#### Brano da leggere:
★ ★ ★ ★
Ma se piace tanto a Dio vedere una tal fiducia ferma, e fissa nel cuore dei fedeli, converrà dire, ch'essa sia tutta conforme allo spirito di lui, anzi che non si possa da altri che da lui istillare nei nostri cuori un affetto cotanto a lui gradito. E però se il direttore la rinvenga nelle opere, e specialmente nelle orazioni dei suoi discepoli, potrà giustamente decidere. ch'essi siano internamente mossi dallo spirito del Signore.
103. Si avverta però, che questa confidenza in Dio dev'essere accompagnata da un santo timore di sé stesso; altrimenti non sarà retta, ma vana, e forse ardimentosa. Anche i peccatori confidano in Dio, e vanno seco stessi vanamente dicendo: eh, che Dio è buono e misericordioso: non v'è che temere di lui: proseguiamo a peccare. Il che è appunto quella confidenza stolta di cui parla il savio nei proverbi (Prov.14, 16): l'uomo stolto confida, passa avanti, e segue a peccare. La confidenza santa è solo in quelli che sperando in Dio, temono di sé stessi e diffidano delle loro forze. Se mirano la propria debolezza, entrano in un giusto timore: se guardano la bontà di Dio e le sue promesse, prendono gran coraggio; così accoppiando con bell'innesto una viva fiducia con un santo timore, corrono sicuri l'attingo della cristiana perfezione; come appunto corre sicura al bramato lido la nave se dalla zavorra sia tenuta bassa dentro le acque, e da vento propizio sia sospinta. Abbia dunque il direttore particolare avvertenza che nei suoi penitenti non vadano mai disgiunti questi due santi affetti: diffidenza o timore di sé, e confidenza in Dio. Perché il timore senza la speranza traligna in pusillanimità; la speranza senza il timore degenera in presunzione ed in arditezza. Dovechè uniti insieme questi due affetti conducono l'anima con sicurezza al porto della beata eternità; e però sono uno dei più belli caratteri dello spirito divino.
§. V.
★ ★ ★ ★
#### Attività da svolgere:
1. Secondo il brano, in che cosa degenera la speranza senza il timore?
2. Riscrivi la parte del brano che inizia con "Ma se piace" e termina con "spirito del Signore.", sostituendo "discepoli" con "penitenti".

#### Materiale fornito:
★ ★ ★ ★
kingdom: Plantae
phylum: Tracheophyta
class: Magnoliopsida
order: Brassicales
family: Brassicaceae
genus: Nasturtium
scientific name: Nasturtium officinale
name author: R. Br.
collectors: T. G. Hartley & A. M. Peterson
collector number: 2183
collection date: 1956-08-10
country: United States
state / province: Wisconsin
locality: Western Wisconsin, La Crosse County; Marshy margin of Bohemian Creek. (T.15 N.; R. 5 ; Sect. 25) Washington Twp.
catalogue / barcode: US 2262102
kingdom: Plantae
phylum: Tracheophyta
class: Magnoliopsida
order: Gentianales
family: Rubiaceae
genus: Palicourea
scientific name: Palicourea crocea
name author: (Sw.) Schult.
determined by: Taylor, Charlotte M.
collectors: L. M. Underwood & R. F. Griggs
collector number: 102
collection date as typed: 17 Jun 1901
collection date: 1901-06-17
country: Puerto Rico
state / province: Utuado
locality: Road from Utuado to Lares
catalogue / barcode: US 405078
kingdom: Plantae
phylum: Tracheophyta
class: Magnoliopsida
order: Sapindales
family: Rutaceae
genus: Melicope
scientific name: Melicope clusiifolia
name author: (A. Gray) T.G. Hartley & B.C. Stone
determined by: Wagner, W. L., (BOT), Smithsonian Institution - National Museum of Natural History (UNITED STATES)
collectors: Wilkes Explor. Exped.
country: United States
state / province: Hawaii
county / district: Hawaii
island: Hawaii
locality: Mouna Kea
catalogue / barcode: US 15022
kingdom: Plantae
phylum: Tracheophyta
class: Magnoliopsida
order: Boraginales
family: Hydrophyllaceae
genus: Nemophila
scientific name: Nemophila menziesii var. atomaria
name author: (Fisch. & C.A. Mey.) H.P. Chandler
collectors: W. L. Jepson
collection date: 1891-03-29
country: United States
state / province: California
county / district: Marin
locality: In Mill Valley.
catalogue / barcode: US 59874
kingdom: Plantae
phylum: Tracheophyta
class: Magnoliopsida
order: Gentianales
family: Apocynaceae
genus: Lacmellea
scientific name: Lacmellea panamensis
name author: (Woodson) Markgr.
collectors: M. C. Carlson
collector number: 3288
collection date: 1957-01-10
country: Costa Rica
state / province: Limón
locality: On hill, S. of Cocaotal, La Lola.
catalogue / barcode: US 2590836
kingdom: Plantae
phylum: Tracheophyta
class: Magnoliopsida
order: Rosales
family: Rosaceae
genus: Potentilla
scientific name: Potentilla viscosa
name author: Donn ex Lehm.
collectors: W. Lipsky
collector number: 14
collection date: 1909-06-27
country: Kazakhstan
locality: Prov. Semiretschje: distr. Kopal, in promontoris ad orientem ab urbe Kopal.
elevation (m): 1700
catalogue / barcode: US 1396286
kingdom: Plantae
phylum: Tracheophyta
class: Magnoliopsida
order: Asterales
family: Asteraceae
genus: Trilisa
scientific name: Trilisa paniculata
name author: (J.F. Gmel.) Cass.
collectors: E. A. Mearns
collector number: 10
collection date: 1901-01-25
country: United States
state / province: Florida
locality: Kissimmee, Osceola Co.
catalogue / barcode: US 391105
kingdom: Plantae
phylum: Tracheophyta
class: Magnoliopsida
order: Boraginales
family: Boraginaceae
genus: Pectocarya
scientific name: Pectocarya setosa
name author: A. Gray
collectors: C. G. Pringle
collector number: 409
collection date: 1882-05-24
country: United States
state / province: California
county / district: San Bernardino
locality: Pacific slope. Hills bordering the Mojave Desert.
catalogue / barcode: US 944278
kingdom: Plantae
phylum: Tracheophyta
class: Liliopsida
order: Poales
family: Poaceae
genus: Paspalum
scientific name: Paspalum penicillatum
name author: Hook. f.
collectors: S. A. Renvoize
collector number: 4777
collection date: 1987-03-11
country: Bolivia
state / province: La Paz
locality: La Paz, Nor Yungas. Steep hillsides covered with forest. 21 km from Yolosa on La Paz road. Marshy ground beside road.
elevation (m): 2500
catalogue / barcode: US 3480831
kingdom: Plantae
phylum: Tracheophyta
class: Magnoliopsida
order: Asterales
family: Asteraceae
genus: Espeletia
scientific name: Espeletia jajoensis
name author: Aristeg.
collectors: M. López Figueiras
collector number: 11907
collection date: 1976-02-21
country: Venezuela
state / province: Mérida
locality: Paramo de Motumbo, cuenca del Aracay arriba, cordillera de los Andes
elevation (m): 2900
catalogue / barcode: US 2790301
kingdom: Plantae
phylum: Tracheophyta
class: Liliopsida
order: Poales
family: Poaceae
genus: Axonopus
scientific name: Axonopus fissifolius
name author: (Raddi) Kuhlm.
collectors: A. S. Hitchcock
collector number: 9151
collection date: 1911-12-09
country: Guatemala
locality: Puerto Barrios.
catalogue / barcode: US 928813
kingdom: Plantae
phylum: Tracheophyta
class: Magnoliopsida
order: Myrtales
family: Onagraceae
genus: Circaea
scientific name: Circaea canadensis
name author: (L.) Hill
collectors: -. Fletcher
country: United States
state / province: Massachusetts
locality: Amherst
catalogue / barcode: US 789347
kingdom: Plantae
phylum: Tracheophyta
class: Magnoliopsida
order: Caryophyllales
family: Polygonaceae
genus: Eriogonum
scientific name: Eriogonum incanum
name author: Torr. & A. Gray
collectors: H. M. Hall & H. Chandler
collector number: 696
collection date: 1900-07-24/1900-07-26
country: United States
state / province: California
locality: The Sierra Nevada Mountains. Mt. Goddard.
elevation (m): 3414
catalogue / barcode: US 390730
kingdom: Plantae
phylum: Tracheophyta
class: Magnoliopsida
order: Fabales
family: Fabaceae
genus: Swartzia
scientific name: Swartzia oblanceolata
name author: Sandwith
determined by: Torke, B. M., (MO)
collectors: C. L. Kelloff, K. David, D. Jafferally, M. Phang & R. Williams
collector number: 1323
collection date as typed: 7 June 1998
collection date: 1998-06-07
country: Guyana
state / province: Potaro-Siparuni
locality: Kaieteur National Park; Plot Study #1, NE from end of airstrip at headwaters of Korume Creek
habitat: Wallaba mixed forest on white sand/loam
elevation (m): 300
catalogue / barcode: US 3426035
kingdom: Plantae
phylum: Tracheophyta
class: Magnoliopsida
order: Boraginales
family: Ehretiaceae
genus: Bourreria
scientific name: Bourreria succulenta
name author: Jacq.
★ ★ ★ ★
#### Soluzioni degli esercizi:
1. In presunzione e in arditezza.

2.
Ma se piace tanto a Dio vedere una tal fiducia ferma, e fissa nel cuore dei fedeli, converrà dire, ch'essa sia tutta conforme allo spirito di lui, anzi che non si possa da altri che da lui istillare nei nostri cuori un affetto cotanto a lui gradito. E però se il direttore la rinvenga nelle opere, e specialmente nelle orazioni dei suoi penitenti, potrà giustamente decidere. ch'essi siano internamente mossi dallo spirito del Signore.